Start of Block

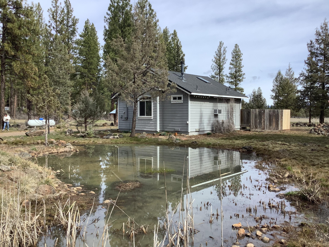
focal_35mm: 32
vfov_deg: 44.2
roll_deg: +0.5
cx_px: 167
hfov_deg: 56.8
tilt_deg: -1.6
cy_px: 124
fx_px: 304
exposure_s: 1/1045
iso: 25
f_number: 2.4
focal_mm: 3.3
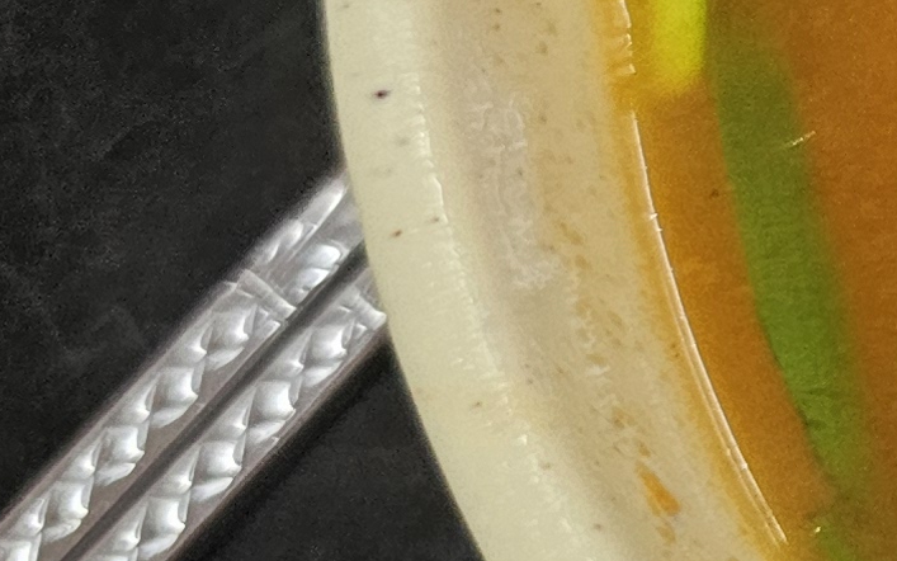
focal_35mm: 138
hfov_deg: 12.2
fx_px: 3374
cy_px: -320
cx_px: 2133
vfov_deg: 9.2
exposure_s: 1/120
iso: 200
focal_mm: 6.3
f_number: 1.7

End of Block

◆ **Task item**
Pictures aside, retype the entries above exactly as they are.

◆ **Response**
focal_35mm: 32
vfov_deg: 44.2
roll_deg: +0.5
cx_px: 167
hfov_deg: 56.8
tilt_deg: -1.6
cy_px: 124
fx_px: 304
exposure_s: 1/1045
iso: 25
f_number: 2.4
focal_mm: 3.3
focal_35mm: 138
hfov_deg: 12.2
fx_px: 3374
cy_px: -320
cx_px: 2133
vfov_deg: 9.2
exposure_s: 1/120
iso: 200
focal_mm: 6.3
f_number: 1.7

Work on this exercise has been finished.